Encapsulate sampling configuration (temperature, nucleus sampling) and internal buffers needed for efficient token sampling.

Constructors

Sampler(vocab_size::Int32, temperature::Float32, topp::Float32, rng_seed::Int128) Construct a sampler with automatically allocated internal buffers for nucleus (top-p) sampling.
Sampler(vocab_size::Int32, probindex::Vector{ProbIndex}, temperature::Float32, topp::Float32, rng_state::Int128) Construct a sampler using a caller-provided probindex workspace buffer.
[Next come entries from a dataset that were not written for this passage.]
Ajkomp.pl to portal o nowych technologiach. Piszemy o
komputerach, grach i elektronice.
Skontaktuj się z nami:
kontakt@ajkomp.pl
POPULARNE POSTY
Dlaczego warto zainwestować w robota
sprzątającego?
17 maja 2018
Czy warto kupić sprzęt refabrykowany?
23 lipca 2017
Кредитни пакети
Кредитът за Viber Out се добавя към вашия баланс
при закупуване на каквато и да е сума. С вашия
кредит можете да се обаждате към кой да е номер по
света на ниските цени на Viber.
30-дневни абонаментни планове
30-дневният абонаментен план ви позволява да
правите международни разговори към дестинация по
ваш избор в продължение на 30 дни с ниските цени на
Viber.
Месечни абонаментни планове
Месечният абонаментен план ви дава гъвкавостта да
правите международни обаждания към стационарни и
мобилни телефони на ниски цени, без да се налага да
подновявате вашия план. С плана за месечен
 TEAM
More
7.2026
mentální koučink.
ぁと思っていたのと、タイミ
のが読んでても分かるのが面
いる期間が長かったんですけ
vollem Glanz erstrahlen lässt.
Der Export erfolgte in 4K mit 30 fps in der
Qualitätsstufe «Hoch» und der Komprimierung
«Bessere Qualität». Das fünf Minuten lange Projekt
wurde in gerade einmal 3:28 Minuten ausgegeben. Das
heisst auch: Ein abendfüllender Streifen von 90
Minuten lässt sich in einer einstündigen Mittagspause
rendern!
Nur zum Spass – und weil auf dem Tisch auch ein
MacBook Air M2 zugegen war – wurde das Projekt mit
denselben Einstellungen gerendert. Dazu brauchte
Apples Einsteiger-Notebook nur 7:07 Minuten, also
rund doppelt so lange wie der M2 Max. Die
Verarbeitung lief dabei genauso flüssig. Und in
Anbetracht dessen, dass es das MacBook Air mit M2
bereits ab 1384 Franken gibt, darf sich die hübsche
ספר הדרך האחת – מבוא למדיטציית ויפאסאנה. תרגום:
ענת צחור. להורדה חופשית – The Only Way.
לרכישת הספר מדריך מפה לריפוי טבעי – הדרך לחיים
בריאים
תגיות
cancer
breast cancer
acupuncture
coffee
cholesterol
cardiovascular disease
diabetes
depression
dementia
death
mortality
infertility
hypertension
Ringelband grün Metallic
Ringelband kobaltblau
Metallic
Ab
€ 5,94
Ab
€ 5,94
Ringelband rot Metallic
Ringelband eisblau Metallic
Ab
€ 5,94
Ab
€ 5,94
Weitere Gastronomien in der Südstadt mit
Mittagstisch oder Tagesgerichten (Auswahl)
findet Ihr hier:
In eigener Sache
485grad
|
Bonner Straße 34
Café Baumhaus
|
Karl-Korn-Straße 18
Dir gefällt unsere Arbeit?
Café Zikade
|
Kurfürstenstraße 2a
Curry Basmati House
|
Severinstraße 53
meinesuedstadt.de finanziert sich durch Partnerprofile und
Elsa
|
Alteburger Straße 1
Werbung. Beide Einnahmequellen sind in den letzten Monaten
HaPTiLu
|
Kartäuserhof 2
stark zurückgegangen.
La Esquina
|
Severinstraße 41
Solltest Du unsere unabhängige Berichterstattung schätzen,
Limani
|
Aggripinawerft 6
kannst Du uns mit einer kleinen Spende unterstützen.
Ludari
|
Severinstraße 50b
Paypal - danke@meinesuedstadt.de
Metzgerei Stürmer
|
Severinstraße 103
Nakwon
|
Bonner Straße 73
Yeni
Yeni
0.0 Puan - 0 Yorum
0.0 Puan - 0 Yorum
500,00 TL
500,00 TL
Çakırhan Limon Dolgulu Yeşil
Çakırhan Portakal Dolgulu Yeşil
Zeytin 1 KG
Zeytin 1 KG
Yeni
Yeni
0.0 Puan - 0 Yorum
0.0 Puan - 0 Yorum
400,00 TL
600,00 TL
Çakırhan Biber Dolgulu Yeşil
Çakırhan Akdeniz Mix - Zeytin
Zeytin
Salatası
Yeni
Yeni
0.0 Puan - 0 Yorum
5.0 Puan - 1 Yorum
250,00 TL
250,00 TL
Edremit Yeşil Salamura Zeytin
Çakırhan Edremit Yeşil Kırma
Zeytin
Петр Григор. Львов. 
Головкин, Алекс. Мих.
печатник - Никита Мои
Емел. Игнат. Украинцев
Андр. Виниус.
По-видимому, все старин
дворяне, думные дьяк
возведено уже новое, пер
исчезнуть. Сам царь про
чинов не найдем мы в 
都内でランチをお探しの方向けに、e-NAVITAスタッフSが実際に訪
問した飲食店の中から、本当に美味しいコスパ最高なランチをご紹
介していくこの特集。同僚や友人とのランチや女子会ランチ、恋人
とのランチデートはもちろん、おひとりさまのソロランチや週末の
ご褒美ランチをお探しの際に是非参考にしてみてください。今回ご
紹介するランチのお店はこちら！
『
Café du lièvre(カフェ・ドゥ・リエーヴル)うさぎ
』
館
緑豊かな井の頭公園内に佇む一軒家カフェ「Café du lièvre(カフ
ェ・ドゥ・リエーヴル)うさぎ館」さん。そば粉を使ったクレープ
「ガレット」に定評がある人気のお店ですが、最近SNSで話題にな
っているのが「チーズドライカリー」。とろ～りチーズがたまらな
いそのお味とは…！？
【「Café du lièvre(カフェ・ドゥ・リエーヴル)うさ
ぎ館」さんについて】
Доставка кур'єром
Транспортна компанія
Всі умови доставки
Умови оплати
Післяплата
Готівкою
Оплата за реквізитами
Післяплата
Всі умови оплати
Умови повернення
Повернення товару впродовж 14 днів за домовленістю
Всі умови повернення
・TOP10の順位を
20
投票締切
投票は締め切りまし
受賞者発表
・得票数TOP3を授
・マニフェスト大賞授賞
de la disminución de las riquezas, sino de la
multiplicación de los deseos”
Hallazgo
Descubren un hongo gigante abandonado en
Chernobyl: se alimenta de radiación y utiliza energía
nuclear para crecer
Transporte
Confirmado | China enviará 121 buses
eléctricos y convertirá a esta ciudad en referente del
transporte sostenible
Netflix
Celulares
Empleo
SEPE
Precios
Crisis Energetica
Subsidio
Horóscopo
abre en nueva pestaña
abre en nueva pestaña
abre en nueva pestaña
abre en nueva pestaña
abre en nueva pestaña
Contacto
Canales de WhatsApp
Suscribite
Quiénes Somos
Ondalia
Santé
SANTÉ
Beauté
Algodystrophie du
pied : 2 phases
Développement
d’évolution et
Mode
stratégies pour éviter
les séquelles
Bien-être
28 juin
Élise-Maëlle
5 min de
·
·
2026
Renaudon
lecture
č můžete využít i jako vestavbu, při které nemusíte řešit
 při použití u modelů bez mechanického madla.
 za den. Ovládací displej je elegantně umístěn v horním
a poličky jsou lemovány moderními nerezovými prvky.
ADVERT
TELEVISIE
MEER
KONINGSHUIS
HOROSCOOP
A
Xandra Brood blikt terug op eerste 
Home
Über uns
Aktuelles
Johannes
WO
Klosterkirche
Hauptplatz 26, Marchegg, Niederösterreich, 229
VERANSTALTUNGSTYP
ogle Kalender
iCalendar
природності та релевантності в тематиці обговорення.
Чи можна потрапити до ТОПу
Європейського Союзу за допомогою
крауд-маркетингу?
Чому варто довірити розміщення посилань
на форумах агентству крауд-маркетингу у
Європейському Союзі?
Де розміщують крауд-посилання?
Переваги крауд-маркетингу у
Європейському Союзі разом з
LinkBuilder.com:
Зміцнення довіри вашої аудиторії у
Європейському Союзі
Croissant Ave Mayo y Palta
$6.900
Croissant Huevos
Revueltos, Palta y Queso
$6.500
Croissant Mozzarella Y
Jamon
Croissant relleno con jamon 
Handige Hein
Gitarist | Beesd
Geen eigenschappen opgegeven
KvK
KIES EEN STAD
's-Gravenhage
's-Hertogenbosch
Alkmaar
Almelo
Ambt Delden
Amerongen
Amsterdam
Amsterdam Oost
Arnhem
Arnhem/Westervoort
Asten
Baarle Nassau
The buffer must have length at least vocab_size.

Fields

vocab_size::Int32: Vocabulary size
temperature::Float32: Sampling temperature (0 = greedy)
topp::Float32: Nucleus sampling threshold
rng_state::Int128: Random number generator state

Sampler is callable and can be applied to a vector of logits to obtain the next token index.

source

Llama2.ProbIndex — Type

ProbIndex

Create a ProbIndex from an AbstractFloat and an Integer.

prob contains a proberbility and is stored as an Int32 and index is stored as a Float32. Throw a DomainError if index < 0.

Examples

julia> Llama2.ProbIndex(1.0, 2)
ProbIndex(1.0f0, 2)

julia> ProbIndex(1.0, -1)
ERROR: DomainError with Prob index must be > 0.:
[...]

source

Base.isless — Method

isless(a::ProbIndex, b::ProbIndex) -> Bool

Comparison function for ordering ProbIndex values by probability.

Return true if a.prob < b.prob. Intended for use as the lt argument to sorting routines.

source

Llama2.sample_mult — Function

sample_mult(probabilities, coin) -> Int

Sample an index from a multinomial distribution.

Given a vector of normalized probabilities and a uniform random number coin ∈ [0, 1), returns the first index whose cumulative probability exceeds coin.

Arguments

probabilities::Vector{Float32}: Probability mass function (must sum to 1).
coin::Float32: Uniform random number in [0, 1).

Returns

Index of the sampled element.

If numerical roundoff prevents an early return, the last index is returned.

source

Llama2.sample_topp — Function

sample_topp(probabilities, topp, probindex, coin) -> Int

Sample an index using nucleus (top-p) sampling.

Selects the smallest set of tokens whose cumulative probability mass exceeds topp, then samples from this restricted distribution using the provided random number.

Arguments

probabilities::Vector{Float32}: Normalized probability distribution.
topp::Float32: Cumulative probability threshold (0 < topp < 1).
probindex::Vector{ProbIndex}: Preallocated workspace for sorting and indexing candidate tokens.
coin::Float32: Uniform random number in [0, 1).

Returns

Index of the sampled token.

The probindex buffer is mutated and reused to avoid allocations.

source